Why Fort Portal City: Fort Portal City district is the one district in Uganda that has almost all the Bantu tribes that are known in Uganda and beyond such as Congo. It therefore gives a fair representation of the different Bantu cultures. Secondly, we consider culture in Uganda as a great arm of tourism in the country. Since Fort Portal City is the Nation’s tourism City and is located in a region that attracts more than 75% of tourist attractions in Uganda, holding this historical cultural event and establishing this cultural centre will be of great economic importance in this region.

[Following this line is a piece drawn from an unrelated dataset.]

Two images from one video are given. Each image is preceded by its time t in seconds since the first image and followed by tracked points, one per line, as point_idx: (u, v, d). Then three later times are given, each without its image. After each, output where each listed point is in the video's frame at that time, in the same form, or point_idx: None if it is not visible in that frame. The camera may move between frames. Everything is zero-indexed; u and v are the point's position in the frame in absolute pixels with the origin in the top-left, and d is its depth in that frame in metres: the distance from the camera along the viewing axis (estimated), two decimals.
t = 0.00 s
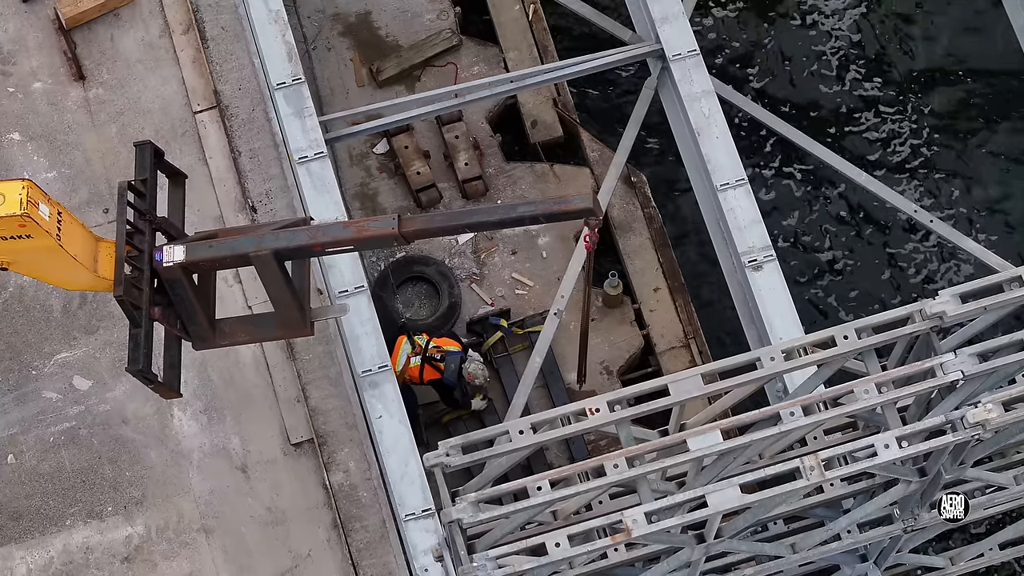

Festival Activities and Exhibitions will always include

  • Story tellers
  • Cultural dancers
  • Cultural Musicians/artists
  • Craft makers
  • Herbalists
  • Museum
  • Cultural foods and drinks
  • Cultural fashions
  • Portraits
  • Cultural agricultural practices
  • Schools cultural quiz competition

The Competition

The competition will always be on a set of items to attract talented stewards of different cultural attributes in their original form. It is expected that after a good mobilization drive, different cultural groups/tribes in the region will have representatives registered to present as individuals or groups in six items below: –

  1. Traditional dance. In troupe, presenters will stage a dance taking 5-8 minutes. This item will showcase original dance. Adjudicators will identify the best, based on originality, expression of purpose, clarity of the message, authenticity of props and costumes, artistry of instruments, vocal endowments, organized presentation and other quality issues. A dance that is so forgotten and well presented will attract more marks.
  • Folk song. The competition will accept songs presented as solo or in group (4-6 minutes). The solo accompanied with traditional musical instrument such as omukuri/umuduri, enanga, endingiri, akakyenkye, engoma will attract more marks; however unaccompanied solo (vocal) will be accepted. All group songs should be accompanied and dramatic. Adjudicators will observe vocal and instrumental originality and quality of symphony; the purpose and clarity of message, variations and pitch, stage use, props and costumes will be graded and rated. Folk solo can be ebizaano by’ente/amahamba y’inka, ebyeshongoro/ebizina byokuramya/indirimbo y’ogusenga, kusingiza/gusingiza, kutabaara/gutabaza, kutonganirira, kusharuura/gusaruura, other social activities will be accepted. No solo without clear meaning should pass stage 1.
  • Rhetoric.  For the purpose of the competition, rhetoric means and includes ebyevugo/ibyivugo or emigunju/imivugo (poems). Rhetoric expressing love (like imitooma in rufumbira), victory over enemy or challenge, supplications and others will be considered.
  • Puzzles. Participants will compete in challenging puzzles in form of riddles (ebishakuzo/ibisakuzo) and structured challenging puzzles (amahurizo in rufumbira). Representatives of groups or individuals will come up to challenge each other at the stage. Candidates will be those trusted to pose or/and answer most challenging puzzles. Those who pose unfamiliar but original puzzles will earn more marks. Those whose puzzles are hard to pass will gain more marks.
  • Modeling. Participants will showcase traditional dressing in form of attire and hair style according to their own traditions. Original beauty enhancement (neck, arms, legs, markings) will attract more marks. Clarity of models as children, adolescents, singles, married men/women and elderly will be sought.
  • Exhibition. Participants will be requested to exhibit collections of traditional items used in warfare, worship, marriage, political set-up agriculture, household utensils and other areas. Originality, correct explanation about the purpose, the art of display, skills of communication of the exhibition narrator will attract more marks

Special consideration will always be given to participants with ability to trace back their genealogy for great grandfathers. The one with longest genealogy (subjective authentication) will be awarded.